======== TEKS PILIHAN ========

BENCHMARKING DI INDUSTRI KONSTRUKSI
Terlepas dari kepentinganya, data yang dibutuhkan untuk pengukuran kinerja tidak teridentifikasi dan tidak dikumpulkan dengan baik di industri konstruksi. Dengan demikian, informasi mengenai kinerja industri konstruksi cenderung sedikit tersedia. Sebenarnya sudah banyak perusahaan konstruksi dan instansi yang terkait dengan industri konstruksi yang sudah mengumpulkan data terkait dengan variabel-variabel proyek konstruksi, namun hanya sedikit yang memiliki proses pengukuran kinerja yang baik yang dapat menyediakan informasi untuk pengambilan keputusan strategis. Implementasi pengukuran kinerja yang efektif tidak hanya sekedar memilih indikator kinerja yang tepat, tetapi lebih kepada perubahan signifikan pada proses pengambilan keputusan dan pendekatan dalam suatu organisasi (Lantelme et al. 2001). Salah satu peran dari pengukuran kinerja adalah menjadikan organisasi tersebut dapat melakukan benchmarking. Benchmarking merupakan sebuah kegiatan yang sistematis untuk mengukur dan membandingkan kinerja suatu organisasi terhadap organisasi lain yang sejenis dalam aktivitas bisnisnya (Garvin 1993). Pelajaran yang bisa didapat dari organisasi lain dapat digunakan untuk memperbaiki capaian dan mendukung perubahan yang diperlukan. Benchmarking harus bisa menjadi bagian yang terpadu dari perencanaan dan proses perbaikan dari suatu organisasi (Camp 1995).

======== DATA TERCATAT ========

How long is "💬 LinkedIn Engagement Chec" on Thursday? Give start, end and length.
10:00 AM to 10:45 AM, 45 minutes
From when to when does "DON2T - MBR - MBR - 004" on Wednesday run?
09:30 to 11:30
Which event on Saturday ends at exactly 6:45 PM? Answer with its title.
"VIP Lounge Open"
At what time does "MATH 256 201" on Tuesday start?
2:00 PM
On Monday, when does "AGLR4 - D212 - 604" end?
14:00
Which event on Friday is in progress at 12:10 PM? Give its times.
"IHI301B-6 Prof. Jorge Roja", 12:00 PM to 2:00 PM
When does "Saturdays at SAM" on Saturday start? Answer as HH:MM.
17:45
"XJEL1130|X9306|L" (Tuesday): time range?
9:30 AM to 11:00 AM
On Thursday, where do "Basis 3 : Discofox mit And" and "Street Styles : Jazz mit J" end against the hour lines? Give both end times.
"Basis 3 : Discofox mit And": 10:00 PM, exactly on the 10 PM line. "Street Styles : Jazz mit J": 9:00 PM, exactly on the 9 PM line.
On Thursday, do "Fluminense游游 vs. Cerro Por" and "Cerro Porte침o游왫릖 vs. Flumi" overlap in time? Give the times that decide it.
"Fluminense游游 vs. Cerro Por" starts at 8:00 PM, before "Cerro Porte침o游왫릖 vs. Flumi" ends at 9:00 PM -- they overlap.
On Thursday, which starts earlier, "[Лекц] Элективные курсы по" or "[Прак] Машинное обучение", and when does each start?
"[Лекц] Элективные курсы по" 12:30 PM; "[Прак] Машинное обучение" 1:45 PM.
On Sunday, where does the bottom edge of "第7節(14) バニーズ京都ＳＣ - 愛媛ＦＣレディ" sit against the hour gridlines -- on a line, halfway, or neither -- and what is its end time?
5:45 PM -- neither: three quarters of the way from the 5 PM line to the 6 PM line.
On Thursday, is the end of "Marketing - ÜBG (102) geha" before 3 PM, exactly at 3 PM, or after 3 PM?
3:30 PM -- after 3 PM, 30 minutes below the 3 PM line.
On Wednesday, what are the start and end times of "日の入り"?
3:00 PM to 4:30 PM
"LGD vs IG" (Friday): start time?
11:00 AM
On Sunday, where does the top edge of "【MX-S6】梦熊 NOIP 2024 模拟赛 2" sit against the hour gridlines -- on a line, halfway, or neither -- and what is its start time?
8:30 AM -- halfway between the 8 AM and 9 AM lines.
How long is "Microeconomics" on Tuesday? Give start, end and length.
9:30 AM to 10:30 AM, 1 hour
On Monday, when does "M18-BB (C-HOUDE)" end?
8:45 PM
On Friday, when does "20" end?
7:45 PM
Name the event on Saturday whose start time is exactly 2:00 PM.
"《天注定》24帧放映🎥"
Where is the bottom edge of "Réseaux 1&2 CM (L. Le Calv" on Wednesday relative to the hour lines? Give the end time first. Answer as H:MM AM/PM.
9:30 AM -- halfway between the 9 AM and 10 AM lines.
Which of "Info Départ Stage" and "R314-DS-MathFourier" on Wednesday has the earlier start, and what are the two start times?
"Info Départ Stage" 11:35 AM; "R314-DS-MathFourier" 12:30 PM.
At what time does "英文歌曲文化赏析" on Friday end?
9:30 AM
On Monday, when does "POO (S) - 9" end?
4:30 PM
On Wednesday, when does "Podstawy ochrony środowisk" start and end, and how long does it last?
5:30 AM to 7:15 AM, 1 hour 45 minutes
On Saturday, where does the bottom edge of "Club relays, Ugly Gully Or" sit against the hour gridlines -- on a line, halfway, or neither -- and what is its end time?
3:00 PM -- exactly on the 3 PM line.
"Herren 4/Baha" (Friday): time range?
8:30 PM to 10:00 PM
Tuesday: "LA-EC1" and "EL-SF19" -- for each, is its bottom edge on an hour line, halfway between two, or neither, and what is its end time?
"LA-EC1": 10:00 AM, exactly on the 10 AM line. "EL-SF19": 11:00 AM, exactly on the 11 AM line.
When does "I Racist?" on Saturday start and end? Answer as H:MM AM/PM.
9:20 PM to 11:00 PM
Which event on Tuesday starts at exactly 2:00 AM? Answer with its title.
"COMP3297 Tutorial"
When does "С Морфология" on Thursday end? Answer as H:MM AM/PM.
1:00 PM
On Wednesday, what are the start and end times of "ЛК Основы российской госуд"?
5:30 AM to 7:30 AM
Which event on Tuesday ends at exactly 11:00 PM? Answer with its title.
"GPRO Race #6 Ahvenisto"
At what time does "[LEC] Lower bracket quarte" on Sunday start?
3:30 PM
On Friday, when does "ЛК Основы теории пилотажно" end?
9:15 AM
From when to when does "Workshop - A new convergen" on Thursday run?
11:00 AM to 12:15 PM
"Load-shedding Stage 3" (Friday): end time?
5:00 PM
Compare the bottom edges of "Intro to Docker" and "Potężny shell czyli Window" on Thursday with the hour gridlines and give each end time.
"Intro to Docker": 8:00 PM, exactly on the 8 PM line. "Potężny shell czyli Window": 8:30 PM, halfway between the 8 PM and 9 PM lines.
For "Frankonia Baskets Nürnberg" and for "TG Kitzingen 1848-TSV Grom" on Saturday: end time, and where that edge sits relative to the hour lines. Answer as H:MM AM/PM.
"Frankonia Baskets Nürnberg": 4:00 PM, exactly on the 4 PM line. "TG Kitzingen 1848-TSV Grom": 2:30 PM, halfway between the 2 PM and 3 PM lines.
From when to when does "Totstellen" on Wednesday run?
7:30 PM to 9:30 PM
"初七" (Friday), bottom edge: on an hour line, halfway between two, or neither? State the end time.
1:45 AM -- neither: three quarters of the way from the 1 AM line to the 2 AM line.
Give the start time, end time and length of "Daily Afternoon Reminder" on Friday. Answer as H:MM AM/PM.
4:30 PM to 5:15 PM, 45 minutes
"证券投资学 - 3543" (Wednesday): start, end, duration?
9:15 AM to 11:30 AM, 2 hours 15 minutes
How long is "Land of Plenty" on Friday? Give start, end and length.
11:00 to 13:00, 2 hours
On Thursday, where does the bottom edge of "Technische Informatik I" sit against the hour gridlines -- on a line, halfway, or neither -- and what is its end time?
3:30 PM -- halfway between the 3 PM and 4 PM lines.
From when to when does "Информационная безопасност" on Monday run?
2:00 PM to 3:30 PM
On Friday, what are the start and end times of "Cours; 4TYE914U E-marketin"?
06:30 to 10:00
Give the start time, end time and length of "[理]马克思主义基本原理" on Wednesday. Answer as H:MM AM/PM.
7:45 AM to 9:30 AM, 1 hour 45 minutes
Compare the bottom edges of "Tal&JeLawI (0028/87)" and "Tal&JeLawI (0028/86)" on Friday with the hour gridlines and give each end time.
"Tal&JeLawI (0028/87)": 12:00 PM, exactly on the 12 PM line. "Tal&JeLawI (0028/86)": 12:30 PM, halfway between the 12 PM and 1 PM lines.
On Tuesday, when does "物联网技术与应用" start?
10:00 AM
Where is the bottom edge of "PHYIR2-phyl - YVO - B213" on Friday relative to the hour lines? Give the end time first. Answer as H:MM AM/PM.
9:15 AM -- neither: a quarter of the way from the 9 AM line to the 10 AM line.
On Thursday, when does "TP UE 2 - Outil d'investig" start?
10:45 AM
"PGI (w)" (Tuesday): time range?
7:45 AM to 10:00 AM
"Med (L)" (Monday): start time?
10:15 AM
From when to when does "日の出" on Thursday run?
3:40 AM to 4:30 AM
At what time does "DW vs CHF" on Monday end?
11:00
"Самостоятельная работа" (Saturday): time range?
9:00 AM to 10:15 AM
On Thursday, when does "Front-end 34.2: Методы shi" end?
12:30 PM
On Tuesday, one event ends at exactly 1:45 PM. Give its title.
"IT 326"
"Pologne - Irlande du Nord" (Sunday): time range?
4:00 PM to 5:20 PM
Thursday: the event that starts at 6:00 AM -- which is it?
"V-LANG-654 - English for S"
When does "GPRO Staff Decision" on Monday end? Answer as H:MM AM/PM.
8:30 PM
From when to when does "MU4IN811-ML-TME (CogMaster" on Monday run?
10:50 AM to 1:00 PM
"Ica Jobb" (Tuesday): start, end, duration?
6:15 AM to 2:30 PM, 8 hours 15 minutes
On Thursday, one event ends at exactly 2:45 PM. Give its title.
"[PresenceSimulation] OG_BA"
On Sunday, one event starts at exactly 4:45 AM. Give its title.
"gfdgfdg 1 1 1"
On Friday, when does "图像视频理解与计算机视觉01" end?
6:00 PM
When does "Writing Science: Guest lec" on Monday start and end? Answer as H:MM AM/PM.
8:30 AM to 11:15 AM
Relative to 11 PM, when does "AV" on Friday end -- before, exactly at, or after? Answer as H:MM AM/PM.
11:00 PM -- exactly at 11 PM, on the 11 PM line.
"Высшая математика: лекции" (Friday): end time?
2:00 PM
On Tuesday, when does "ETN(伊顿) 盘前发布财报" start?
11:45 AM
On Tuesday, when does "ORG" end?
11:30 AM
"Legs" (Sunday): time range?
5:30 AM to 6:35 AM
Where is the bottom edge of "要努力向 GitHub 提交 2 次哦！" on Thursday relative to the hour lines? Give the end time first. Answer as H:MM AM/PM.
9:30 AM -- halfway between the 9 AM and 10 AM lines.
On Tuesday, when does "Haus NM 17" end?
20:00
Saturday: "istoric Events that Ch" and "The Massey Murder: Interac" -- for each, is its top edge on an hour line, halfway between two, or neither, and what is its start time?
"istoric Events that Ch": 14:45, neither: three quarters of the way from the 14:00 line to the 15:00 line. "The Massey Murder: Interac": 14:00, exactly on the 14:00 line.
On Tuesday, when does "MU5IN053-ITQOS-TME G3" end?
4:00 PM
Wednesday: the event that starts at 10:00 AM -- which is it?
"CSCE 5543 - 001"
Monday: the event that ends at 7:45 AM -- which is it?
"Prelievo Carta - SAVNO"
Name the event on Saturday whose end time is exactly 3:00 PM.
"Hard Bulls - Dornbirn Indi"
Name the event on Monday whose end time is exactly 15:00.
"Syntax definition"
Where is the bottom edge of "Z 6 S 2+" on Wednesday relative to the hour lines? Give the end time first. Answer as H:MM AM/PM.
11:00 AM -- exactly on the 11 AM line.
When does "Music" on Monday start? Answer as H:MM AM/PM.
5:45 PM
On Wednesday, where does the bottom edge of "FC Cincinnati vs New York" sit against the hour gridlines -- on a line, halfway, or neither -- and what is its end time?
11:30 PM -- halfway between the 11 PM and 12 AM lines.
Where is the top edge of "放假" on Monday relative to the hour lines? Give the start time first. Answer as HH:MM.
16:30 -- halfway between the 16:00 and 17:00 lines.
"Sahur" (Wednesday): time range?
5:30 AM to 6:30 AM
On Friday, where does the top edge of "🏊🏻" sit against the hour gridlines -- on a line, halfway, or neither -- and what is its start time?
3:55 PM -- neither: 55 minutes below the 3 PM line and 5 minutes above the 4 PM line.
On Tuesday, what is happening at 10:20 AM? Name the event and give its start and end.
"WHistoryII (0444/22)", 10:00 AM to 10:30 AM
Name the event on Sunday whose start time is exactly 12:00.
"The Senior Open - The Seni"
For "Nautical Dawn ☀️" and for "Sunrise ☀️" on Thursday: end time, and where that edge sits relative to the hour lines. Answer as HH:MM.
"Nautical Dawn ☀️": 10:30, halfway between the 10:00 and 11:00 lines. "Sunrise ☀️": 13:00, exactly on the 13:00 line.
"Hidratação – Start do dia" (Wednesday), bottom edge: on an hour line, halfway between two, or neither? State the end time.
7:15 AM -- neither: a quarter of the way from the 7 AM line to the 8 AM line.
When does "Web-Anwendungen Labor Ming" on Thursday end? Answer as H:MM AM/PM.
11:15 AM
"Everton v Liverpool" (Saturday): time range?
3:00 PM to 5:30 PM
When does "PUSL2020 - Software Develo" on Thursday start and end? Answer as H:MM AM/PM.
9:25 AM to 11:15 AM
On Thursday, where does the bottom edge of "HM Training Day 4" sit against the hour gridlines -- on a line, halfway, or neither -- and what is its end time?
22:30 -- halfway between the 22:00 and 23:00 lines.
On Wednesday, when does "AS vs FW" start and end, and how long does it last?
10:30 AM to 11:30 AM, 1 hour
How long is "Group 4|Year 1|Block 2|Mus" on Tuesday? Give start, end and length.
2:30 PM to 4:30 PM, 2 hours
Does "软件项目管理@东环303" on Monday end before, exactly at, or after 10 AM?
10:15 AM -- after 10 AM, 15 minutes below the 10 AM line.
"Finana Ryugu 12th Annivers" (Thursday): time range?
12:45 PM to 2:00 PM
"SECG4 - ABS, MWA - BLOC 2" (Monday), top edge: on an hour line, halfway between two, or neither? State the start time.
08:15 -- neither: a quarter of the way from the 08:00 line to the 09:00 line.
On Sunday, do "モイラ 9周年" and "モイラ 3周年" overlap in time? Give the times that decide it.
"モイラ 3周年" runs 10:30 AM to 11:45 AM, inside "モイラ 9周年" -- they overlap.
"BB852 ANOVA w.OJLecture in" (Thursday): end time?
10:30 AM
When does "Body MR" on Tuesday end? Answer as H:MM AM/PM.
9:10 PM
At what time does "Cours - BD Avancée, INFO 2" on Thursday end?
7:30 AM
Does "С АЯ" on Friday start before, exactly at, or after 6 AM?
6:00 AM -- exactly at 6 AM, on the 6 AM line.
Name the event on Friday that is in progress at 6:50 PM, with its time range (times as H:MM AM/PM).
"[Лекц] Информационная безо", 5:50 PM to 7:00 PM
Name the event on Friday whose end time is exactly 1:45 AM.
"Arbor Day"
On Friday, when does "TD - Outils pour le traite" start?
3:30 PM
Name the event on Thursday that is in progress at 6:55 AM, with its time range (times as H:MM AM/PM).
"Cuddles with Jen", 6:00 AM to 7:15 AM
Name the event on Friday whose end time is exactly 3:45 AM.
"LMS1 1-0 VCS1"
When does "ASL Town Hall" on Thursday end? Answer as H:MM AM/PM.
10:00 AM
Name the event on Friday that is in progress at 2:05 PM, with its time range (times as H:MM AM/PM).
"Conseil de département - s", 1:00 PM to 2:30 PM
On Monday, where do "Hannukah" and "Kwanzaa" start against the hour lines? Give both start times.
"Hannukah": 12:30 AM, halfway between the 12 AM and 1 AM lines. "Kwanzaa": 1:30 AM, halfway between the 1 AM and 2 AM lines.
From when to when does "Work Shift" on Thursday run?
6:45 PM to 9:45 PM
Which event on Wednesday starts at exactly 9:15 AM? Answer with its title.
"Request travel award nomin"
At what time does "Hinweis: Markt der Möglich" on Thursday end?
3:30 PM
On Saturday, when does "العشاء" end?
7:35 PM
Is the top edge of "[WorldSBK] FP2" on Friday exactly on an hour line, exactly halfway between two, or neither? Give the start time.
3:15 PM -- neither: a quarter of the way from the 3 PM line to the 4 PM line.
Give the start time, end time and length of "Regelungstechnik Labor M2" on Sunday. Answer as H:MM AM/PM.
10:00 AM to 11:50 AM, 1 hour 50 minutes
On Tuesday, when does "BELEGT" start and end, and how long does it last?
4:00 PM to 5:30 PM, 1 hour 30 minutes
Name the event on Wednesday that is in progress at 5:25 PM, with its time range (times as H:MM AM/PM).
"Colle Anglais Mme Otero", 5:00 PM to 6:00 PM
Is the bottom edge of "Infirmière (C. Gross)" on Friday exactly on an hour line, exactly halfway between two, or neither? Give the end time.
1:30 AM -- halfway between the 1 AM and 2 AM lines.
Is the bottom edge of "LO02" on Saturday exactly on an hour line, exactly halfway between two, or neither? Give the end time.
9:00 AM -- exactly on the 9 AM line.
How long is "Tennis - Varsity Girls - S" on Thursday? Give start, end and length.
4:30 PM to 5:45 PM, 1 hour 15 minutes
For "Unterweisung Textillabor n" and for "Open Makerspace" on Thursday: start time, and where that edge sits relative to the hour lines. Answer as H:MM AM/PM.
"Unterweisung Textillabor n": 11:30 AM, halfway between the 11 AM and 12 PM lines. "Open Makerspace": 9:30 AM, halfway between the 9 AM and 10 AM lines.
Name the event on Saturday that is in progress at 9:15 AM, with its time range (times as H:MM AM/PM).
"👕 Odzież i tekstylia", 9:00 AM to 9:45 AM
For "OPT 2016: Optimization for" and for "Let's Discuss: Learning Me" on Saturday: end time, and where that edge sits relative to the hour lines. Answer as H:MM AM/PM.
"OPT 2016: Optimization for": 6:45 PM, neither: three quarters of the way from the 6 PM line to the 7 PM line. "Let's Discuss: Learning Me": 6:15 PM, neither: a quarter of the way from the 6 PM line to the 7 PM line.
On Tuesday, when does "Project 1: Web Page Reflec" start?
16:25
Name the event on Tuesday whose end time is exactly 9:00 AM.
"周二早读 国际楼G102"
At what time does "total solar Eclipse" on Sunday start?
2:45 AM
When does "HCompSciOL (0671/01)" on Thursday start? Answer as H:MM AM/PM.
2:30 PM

========

◆ **PERMINTAAN**
Lanjutkan teks mengenai benchmarking di industri konstruksi, dimulai tepat setelah kalimat terakhirnya.

◆ **JAWABAN**
266
ISBN 979.9243.80.7
Sistem Informasi Kinerja Industri Konstruksi Indonesia: Kebutuhan Akan Benchmarking dan Integrasi Informasi
Telah banyak inisiatif kegiatan bencmarking di industri konstruksi dilakukan di beberapa negara seperti Australia, Brazil, Chile, Denmark, Inggris, Amerika Serikat, Hong Kong, Singapura dan Belanda. Berdasarkan studi yang dilakukan pada empat sistem pengukuran kinerja yang dikembangkan di empat negara, yaitu Key Performance Indicators atau KPI (Inggris), NBS-Chile (Chile), CII BM&M (USA), serta SISIND-Net (Brazil), Costa et al. (2006) menyampaikan bahwa pada umumnya sistem pengukuran kinerja tersebut menyediakan arahan untuk pengukuran kinerja, menyediakan benchmarks untuk masing-masing perusahaan konstruksi, dan identifikasi dan diseminasi best practices di industri dengan laporan dan jaringan benchmarking. Selain itu, kesimpulan yang didapat dari sistem pengukuran kinerja yang sudah dikembangkan dan diimplementasikan di beberapa negara antara lain: 1. Terdapat beberapa halangan yang menyebabkan implementasi sistem pengukuran kinerja di berbagai negara tersebut tidak berjalan sesuai dengan keinginan rancangan yang terkait dengan karakteristik industri konstruksi, yaitu: sifat industri konstruksi yang berorientasi proyek yang unik, pembuatan sistem penilaian kinerja proyek dan menggunakannya untuk kegiatan perusahaan yang rutin perlu usaha yang intensif, tanggung jawab pengumpulan, pengolahan, dan analisa data tidak terdefinisi dengan baik pada awal proyek, serta tim manajerial proyek yang selalu berbeda dan penggunaan sistem penilaian akan tergantung sekali kepada komitmet manajerial proyek. 2. Sistem yang telah dikembangkan dapat digunakan untuk benchmarking secara nasional maupun secara lokal, serta dapat dimanfaatkan untuk membandingkan antar sektor konstruksi. Selain itu setiap sistem menyediakan arahan untuk memelihara data secara menerus sehingga statistik data dapat up-to-date. 3. Sistem yang ada mempromosikan perubahan dengan identifikasi dan penjelasan tentang best practices. 4. Pengukuran kinerja harus sederhana dan didefinisikan dengan baik agar dapat diimplementasikan. Beberapa hal yang perlu diperhatikan terkait dengan implementasi seperti pelatihan untuk pemrosesan data, membantu lebih jauh perusahaan untuk menggunakan informasi yang tersedia, memotivasi internal bencmarking pada awalnya sebelum eksternal benchmarking, memotivasi untuk membagi informasi yang sebanding kepada perusahaan lain, serta menciptakan lingkungan belajar di dalam organisasi dengan jaringan benchmarking.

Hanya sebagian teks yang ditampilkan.